Reading Response 9

I liked how the Humans in the Loop article broke down the main issues with Big Red Button systems: they offer little user input throughout the process and therefore result in outputs that might have the right style but lack the right meaning. It made me think about DALL-E 2, which is a tool that allows you to generate images from a text description. The other day, as part of a class activity, I wanted DALL-E 2 to illustrate a fun social gathering where friends are sitting around and doing a blind taste-test using miracle berries. The prompt "friends miracle berry tasting with blindfolds digital art" led to the following images:

DALL-E pics

I think these pictures are super creepy. Why are the people so close together?

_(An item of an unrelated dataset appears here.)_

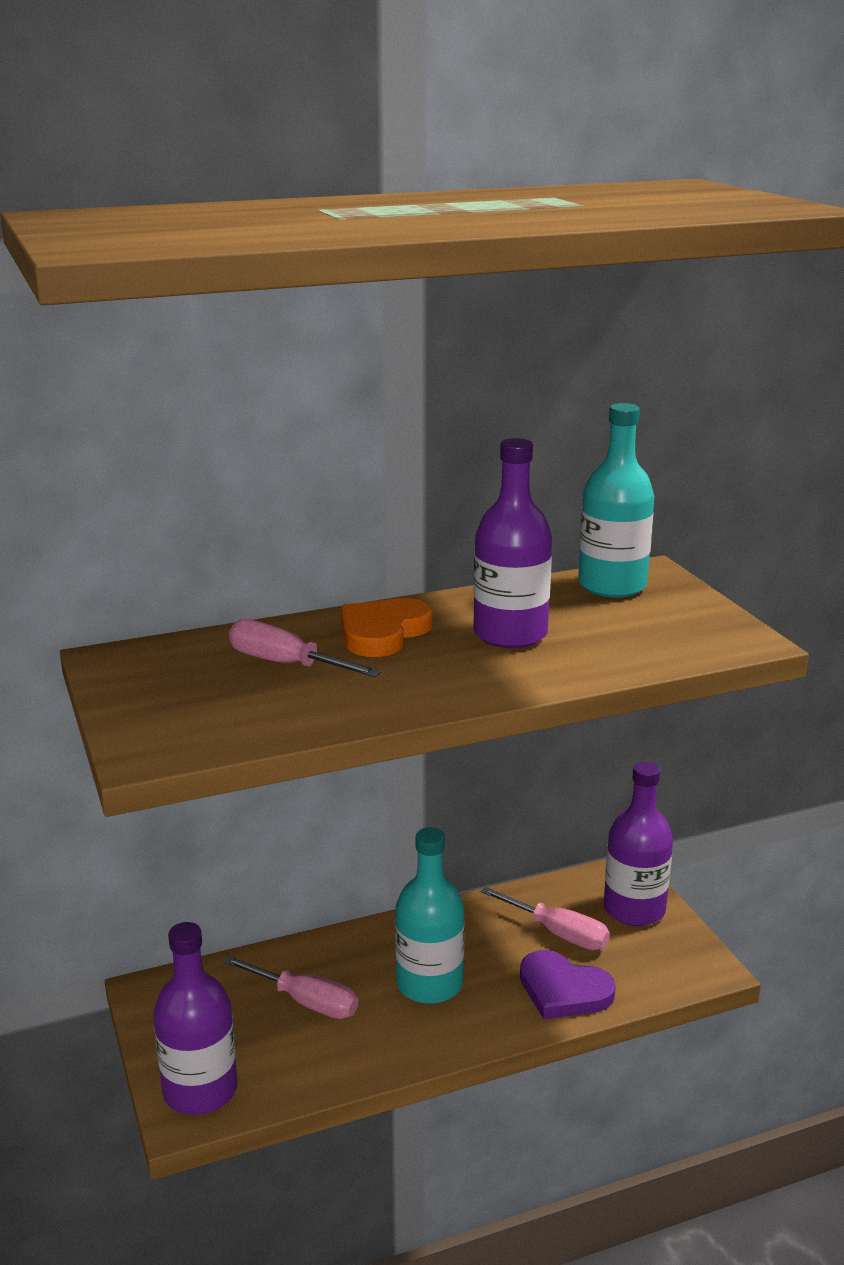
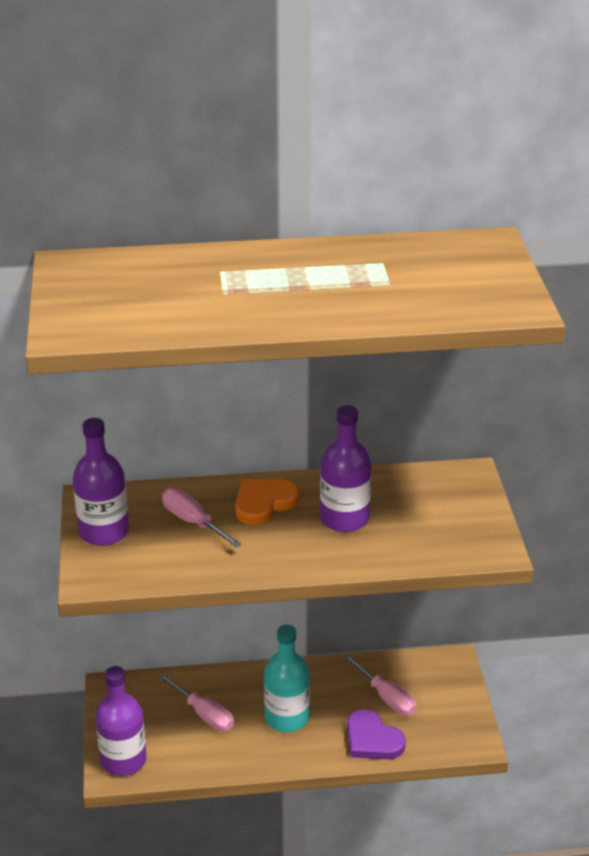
camera: 15 degrees right, 10 degrees up
(612, 585) = (436, 483): turquoise bottle -> none
(634, 909) = (447, 689): purple bottle -> purple bottle (104, 532)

Why are the backgrounds all yellow and green, as if something sinister is going on? I tried a bunch of different variations, and nothing communicated the meaning I was going for. When I added the word "happy", for example, the pictures remained green and looked even more sinister:

More DALL-E pics

I think Dall-E is a super powerful and interesting tool, but it would definitely be more useful if it allowed additional user input. Even the ability to switch out individual colors would make a big difference. Instead, DALL-E currently has an 82-page book to teach you how to create prompts that will generate the image you want. It's really designed with a "humans learn to use the Big Red Button" mindset instead of including the human in the interaction loop.

Thinking about DALL-E has given me an additional way to think about the ideas in the article. Designing with a human in the loop not only means allowing the person to have input, but also giving that person enough fine-grained control so that they can have a "final say" in whatever is produced. DALL-E 2 is frustrating because it is hard to control the details of the final image, and so the output feels like it comes from the AI, not the human. Since AI is not good at grasping meaning, it should be used as an intemediary tool for getting the human to where they want to go - but the human should be able to fine-tune any final output to get the meaning right.